You’ve felt it.
The struggle that is trying to do something as simple as type words, but they won’t come.
Make sentences, but they won’t make sense.
Tell stories, but they somehow seem wrong.
I don’t like the term “writer’s block.” I think it’s used too often to give writers an easy out when they don’t feel like writing.
But that’s not to say I have never felt creatively “blocked.” Oh, I have. I do right now. It’s taken me an hour to write this much on just one blog post.
Why? Well, that’s a little personal. But I can tell you how I’m dealing with it.
It’s a combination of strategies. Walking when I need to clear my head. Playing with my puppy when I need to laugh. Turning off my computer and spending time with a book when I need to free myself from the weight of the world for a little while.
Different tips work for different people. Some find it helpful to take a walk, listen to music, or simply step away from their screens and work on something else for awhile.
Others need to take more drastic approaches, forfeiting their writing time so they can rest or take care of more pressing issues making them unable to focus on their work.
But most of the time, what you do to relieve yourself of this frustrating feeling is less important than figuring out why it’s happening in the first place.
The bottom line is, if you’re feeling blocked, there’s a reason. And it doesn’t always relate directly to what you’re writing. Often times, the specific project you are working on has nothing to do with your “brain drought” at all.
This is why I encourage writers not to give up so easily on their works-in-progress. The problem might not be what you’re working on. It might be something that’s going on at work or in your personal life that’s merely getting in the way.

▶ Direction 1: In the passage on feeling blocked, why does the author encourage writers not to give up on their works-in-progress? Answer in one to three sentences.
▶ Direction 2: Summarize the passage on feeling blocked in two sentences.
▶ Direction 3: Rewrite the passage on feeling blocked between "But that’s not" and "a little while.", inclusive, switching "puppy" to "dog".

▶ Entries provided:
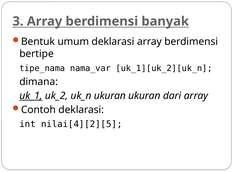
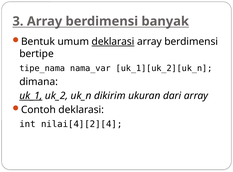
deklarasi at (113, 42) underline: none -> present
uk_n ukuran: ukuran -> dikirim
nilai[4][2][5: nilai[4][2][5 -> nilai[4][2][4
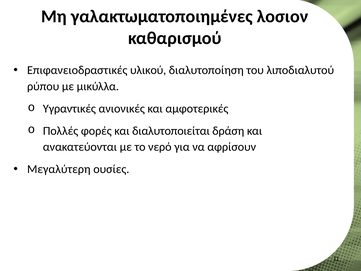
--
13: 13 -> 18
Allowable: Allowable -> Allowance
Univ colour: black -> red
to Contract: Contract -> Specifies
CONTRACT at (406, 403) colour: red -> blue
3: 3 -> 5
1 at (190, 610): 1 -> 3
--
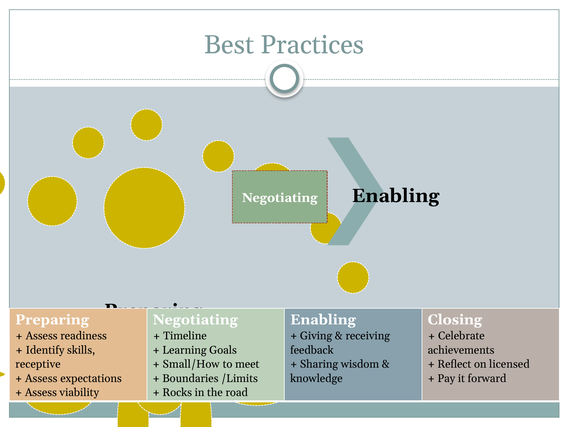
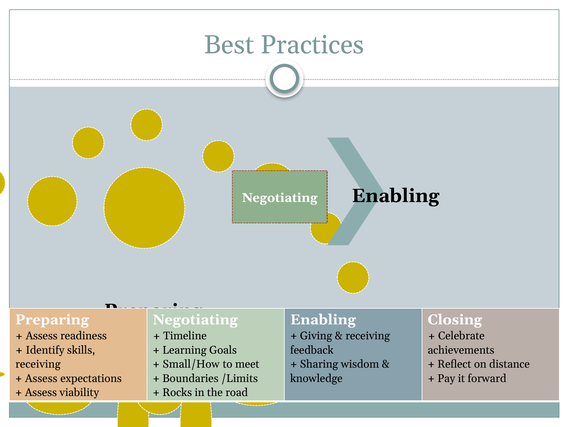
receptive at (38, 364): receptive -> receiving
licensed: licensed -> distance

▶ Full response 1: The problem behind feeling blocked might not be the project the writer is working on. It might instead be something at work or in the writer's personal life that is getting in the way.

▶ Full response 2: The author dislikes the term "writer's block" as an easy out but admits to feeling creatively blocked and deals with it through a combination of strategies, such as walking, playing with a puppy and reading, while noting that different tips work for different people. Most of the time, figuring out why the block is happening matters more than the remedy, and because the reason often has nothing to do with the current project, writers should not give up on their works-in-progress so easily.

▶ Full response 3:
But that’s not to say I have never felt creatively “blocked.” Oh, I have. I do right now. It’s taken me an hour to write this much on just one blog post.
Why? Well, that’s a little personal. But I can tell you how I’m dealing with it.
It’s a combination of strategies. Walking when I need to clear my head. Playing with my dog when I need to laugh. Turning off my computer and spending time with a book when I need to free myself from the weight of the world for a little while.